Yang ingin diubah yakni PNBP di sektor kelautan dan perikanan dari perspektif perizinan menjadi pungutan hasil perikanan.
“Misalnya, nilai tahun depan seluruh perizinan bebas biaya tapi produksi penangkapannya ada yang masuk ke negara,” kata Menteri Trenggono dalam siaran pers yang diterima di Jakarta, Rabu (30/12).
Dia menilai, PNBP dari bidang perikanan tangkap yang hanya Rp596,92 miliar selama periode 1 Januari-29 Desember 2020, tidak sebanding dengan estimasi tangkapan ikan yang mencapai 7,7 juta ton.
Untuk itu, ia minta jajarannya untuk menghitung ulang potensi PNBP yang bisa dimaksimalkan untuk pemasukan negara.
“Saya ingin benefitnya bukan dari perizinan tapi PNBP. Produksi 7,7 ton (2020) itu berapa rupiah? Dihitung. Tidak masalah masuk ke pusat atau daerah. Dipecah yang nasional berapa daerah berapa,” ujarnya.

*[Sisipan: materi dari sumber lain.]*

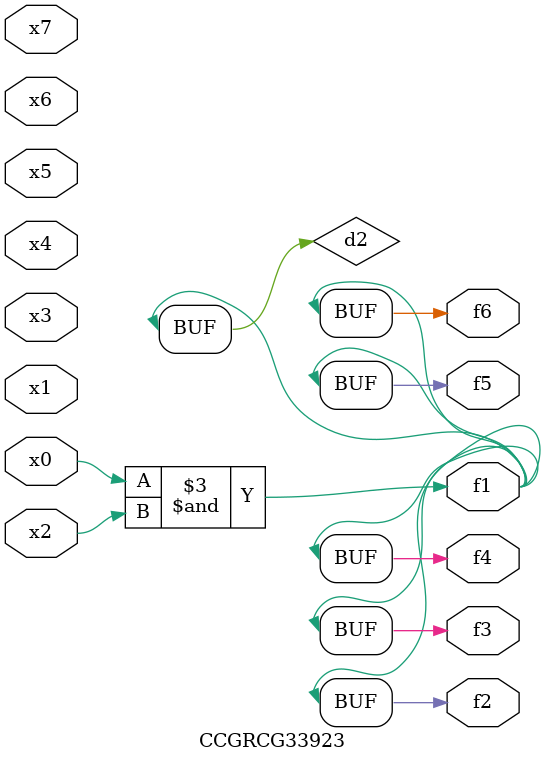
<source format=v>
module CCGRCG33923(
	input x0, x1, x2, x3, x4, x5, x6, x7,
	output f1, f2, f3, f4, f5, f6
);

	wire d1, d2;

	nor (d1, x3, x6);
	and (d2, x0, x2);
	assign f1 = d2;
	assign f2 = d2;
	assign f3 = d2;
	assign f4 = d2;
	assign f5 = d2;
	assign f6 = d2;
endmodule

</source>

Tak hanya itu, Trenggono juga meminta adanya perbaikan dashboard informasi untuk nelayan, termasuk dibuat aplikasi pusat informasi pelabuhan perikanan yang memuat info seputar ketersediaan bahan bakar, harga ikan serta lokasi pelabuhan pendaratan terdekat bagi nelayan.
“Ada potensi laut kita yang belum diambil. Semua pihak harus menyadari yang diambil milik negara. Ini filosofinya,” ucapnya.

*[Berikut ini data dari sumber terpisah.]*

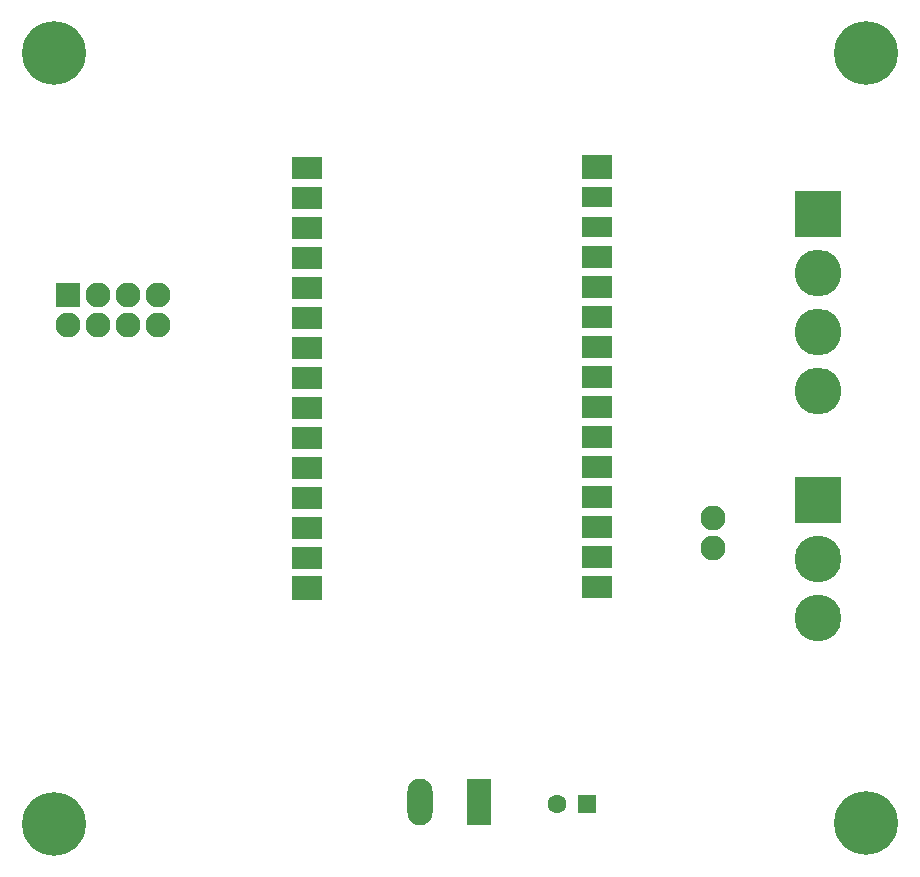
<source format=gbr>
%TF.GenerationSoftware,KiCad,Pcbnew,6.0.11+dfsg-1*%
%TF.CreationDate,2023-05-31T09:31:02-05:00*%
%TF.ProjectId,ambient_measurement,616d6269-656e-4745-9f6d-656173757265,rev?*%
%TF.SameCoordinates,Original*%
%TF.FileFunction,Soldermask,Bot*%
%TF.FilePolarity,Negative*%
%FSLAX46Y46*%
G04 Gerber Fmt 4.6, Leading zero omitted, Abs format (unit mm)*
G04 Created by KiCad (PCBNEW 6.0.11+dfsg-1) date 2023-05-31 09:31:02*
%MOMM*%
%LPD*%
G01*
G04 APERTURE LIST*
%ADD10C,5.400000*%
%ADD11R,2.125000X3.960000*%
%ADD12O,2.125000X3.960000*%
%ADD13O,2.125000X2.125000*%
%ADD14C,2.125000*%
%ADD15R,1.600000X1.600000*%
%ADD16C,1.600000*%
%ADD17R,3.960000X3.960000*%
%ADD18C,3.960000*%
%ADD19O,3.960000X3.960000*%
%ADD20R,2.125000X2.125000*%
%ADD21R,2.540000X2.000000*%
%ADD22R,2.540000X1.950000*%
%ADD23R,2.540000X2.100000*%
%ADD24R,2.540000X1.740000*%
G04 APERTURE END LIST*
D10*
%TO.C,H2*%
X179866310Y-123700000D03*
%TD*%
D11*
%TO.C,5V1*%
X215871422Y-121800000D03*
D12*
X210871422Y-121800000D03*
%TD*%
D13*
%TO.C,R1*%
X235666310Y-97780000D03*
D14*
X235666310Y-100320000D03*
%TD*%
D15*
%TO.C,C1*%
X224971422Y-122000000D03*
D16*
X222471422Y-122000000D03*
%TD*%
D17*
%TO.C,J1*%
X244558810Y-96242500D03*
D18*
X244558810Y-101242500D03*
X244558810Y-106242500D03*
%TD*%
D17*
%TO.C,J2*%
X244566310Y-72040000D03*
D19*
X244566310Y-77040000D03*
X244566310Y-82040000D03*
X244566310Y-87040000D03*
%TD*%
D10*
%TO.C,H4*%
X179866310Y-58400000D03*
%TD*%
D20*
%TO.C,U1*%
X181041310Y-78900000D03*
D14*
X181041310Y-81440000D03*
X183581310Y-78900000D03*
X183581310Y-81440000D03*
X186121310Y-78900000D03*
X186121310Y-81440000D03*
X188661310Y-78900000D03*
X188661310Y-81440000D03*
%TD*%
D21*
%TO.C,J_esp1*%
X201275810Y-103699000D03*
D22*
X201275810Y-101159000D03*
X201275810Y-98619000D03*
X201275810Y-96079000D03*
X201275810Y-93539000D03*
X201275810Y-90999000D03*
X201275810Y-88459000D03*
X201275810Y-85919000D03*
X201275810Y-83379000D03*
X201275810Y-80839000D03*
X201275810Y-78299000D03*
X201275810Y-75759000D03*
X201275810Y-73219000D03*
X201275810Y-70679000D03*
X201275810Y-68139000D03*
%TD*%
D10*
%TO.C,H3*%
X248666310Y-123600000D03*
%TD*%
D23*
%TO.C,J_esp0*%
X225816310Y-68060000D03*
D24*
X225816310Y-70600000D03*
X225816310Y-73140000D03*
D22*
X225816310Y-75680000D03*
X225816310Y-78220000D03*
X225816310Y-80760000D03*
X225816310Y-83300000D03*
X225816310Y-85840000D03*
X225816310Y-88380000D03*
X225816310Y-90920000D03*
X225816310Y-93460000D03*
X225816310Y-96000000D03*
X225816310Y-98540000D03*
X225816310Y-101080000D03*
X225816310Y-103620000D03*
%TD*%
D10*
%TO.C,H1*%
X248666310Y-58400000D03*
%TD*%
M02*

</source>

Penghitungan PNBP serta potensinya juga diminta Menteri Trenggono ke Direktorat Jenderal Pengelolaan Ruang Laut KKP.
Unit Pelaksana Teknis mestinya bisa menjadi etalase yang memiliki visi pengamanan ekosistem dan pengelolaan ruang ekonomi.
Pengamanan tersebut dilakukan melalui regulasi yang dihasilkan oleh KKP. Terlebih PNPB dari pengelolaan ruang laut hanya sebesar Rp9,4 miliar selama periode 1 Januari-29 Desember 2020.
“Harus ada kriteria bisnis prosesnya. Secara penjagaan lingkungan, ada di kita atau kita yang nasional saja. Kedua kawasan itu bisnisnya apa dan nilainya berapa,” tuturnya.
Melalui PNBP yang maksimal dari sektor kelautan dan perikanan itu, dia berharap bisa dirasakan langsung oleh masyarakat melalui pembangunan infrastruktur, penyediaan sarana-prasarana dan fasilitas yang mumpuni untuk nelayan.